As is so often the case, the Missoula Independent brings a story that we haven't seen elsewhere, namely Gary Marbut's lawsuit against the Montana FWP, attempting to keep that agency from lobbying the state legislature.
Montana Headlines has pointed out before that the playing field in the lobbying business in Montana is already heavily weighted toward government employees and agencies, and that the recent initiative preventing legislators from becoming lobbyists for two years will only tilt things further in that direction.
Marbut's case, as George Ochenski documents, hinges on a state law that seems to prohibit such lobbying. And although he didn't get a restraining order on the FWP, his "claim is still in the game," since the initial District Court ruling had a favorable flavor to it.

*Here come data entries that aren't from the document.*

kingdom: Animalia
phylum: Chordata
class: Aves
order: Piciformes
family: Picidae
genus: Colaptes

Ochenski points out that local government officials recently packed a Helena hearing room to lobby for a local option sales tax, and wonders out loud how many of them had the approval of their taxpayers to use taxpayer money to lobby for more taxes. Good question.
He furthermore raises a very obvious strategy that some enterprising souls may latch onto in this anti-lobbyist climate. If the legislature doesn't do something to regulate government employees who lobby their employer for favorable policies or more money, a ballot initiative may do it for them.
As with the legislator-lobbyist issue, a ballot initiative isn't generally a formula for well-thought-out law. But given that government employees would swarm all over Helena lobbying against any restrictions originating in the legislature, an initiative may be the only solution.